Quant au second ouvrage, « Vestiges de l’ère Xuanhe des Song », son style évoque celui des Song, mais pourrait être une œuvre de l’époque Yuan transcrite d’un ouvrage ancien d’époque Song. Quoi qu’il en soit, sa forme est celle des récits historiques jiangshi, en dix parties, dans des styles différents. L’histoire se déroule depuis les souverains mythiques Yao et Shun jusqu’à l’installation de l’empereur Gaozong à Lin’an en 1127. La quatrième partie conte l’histoire de la rébellion des marais de Liangshan, de ses débuts en 1114 jusqu’à son dénouement : la pacification

des brigands et la capture de Fang La par Song Jiang. C’est une première ébauche de l’autre grand classique de la période Ming, « Au bord de l’eau » (《水浒传》).

                   
                   


[1] Le royaume des Tang du Sud (南唐) est l’un des Dix Royaumes qui ont succédé à la dynastie des Tang après 937. Son territoire comprenait la totalité de la province actuelle du Jiangxi, et des parties du Fujian, du Jiangsu et de l’Anhui. Il a été conquis par les Song en 976.

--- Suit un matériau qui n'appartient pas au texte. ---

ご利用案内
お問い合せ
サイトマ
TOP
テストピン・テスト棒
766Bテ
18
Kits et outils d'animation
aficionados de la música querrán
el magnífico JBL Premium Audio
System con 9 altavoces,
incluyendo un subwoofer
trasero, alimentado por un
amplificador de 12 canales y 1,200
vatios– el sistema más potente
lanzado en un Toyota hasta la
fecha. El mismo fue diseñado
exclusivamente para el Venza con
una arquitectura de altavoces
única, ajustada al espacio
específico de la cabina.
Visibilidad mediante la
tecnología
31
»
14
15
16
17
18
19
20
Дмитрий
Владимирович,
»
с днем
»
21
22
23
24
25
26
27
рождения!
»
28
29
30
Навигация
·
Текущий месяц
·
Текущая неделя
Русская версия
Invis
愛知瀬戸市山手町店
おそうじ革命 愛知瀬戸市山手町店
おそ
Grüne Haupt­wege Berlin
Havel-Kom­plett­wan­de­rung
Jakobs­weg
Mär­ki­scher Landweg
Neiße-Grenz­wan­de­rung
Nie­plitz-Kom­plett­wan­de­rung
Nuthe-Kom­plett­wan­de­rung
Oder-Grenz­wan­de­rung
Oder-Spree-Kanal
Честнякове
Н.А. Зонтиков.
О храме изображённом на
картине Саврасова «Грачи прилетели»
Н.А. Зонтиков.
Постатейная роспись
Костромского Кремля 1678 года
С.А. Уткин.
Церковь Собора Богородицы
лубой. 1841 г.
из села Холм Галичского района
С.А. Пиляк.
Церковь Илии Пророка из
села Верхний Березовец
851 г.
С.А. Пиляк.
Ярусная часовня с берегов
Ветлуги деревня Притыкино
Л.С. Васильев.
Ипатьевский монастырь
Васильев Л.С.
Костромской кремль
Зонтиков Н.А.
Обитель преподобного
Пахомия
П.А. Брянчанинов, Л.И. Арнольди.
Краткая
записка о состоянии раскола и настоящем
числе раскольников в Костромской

[2] Il en existe une traduction en anglais, par Alister David Inglis : Hong Mai’s Record of the Listener and its Song Dynasty Context, State University of New State University of New York Press, 2006.

[3] Voir extraits traduits dans La Vie quotidienne en Chine à la veille de l’invasion mongole, de Jacques Gernet, Hachette 1959.

[4] Voir le texte, en quatorze parties, mais relativement bref, celle concernant les spectacles des « bazars » étant la septième (瓦舍众伎) : www.guoxue123.com/shibu/0301/0000/016.htm

[5] Il s’agit du Zhejiang actuel.

[6] Conteurs, d’ailleurs, qui pouvaient aussi être des femmes, nous précise l’auteur.

[7] Leur datation exacte, cependant, n’est pas claire, ils pourraient dater tous les deux des Yuan ; mais leur style les rapproche de la période Song.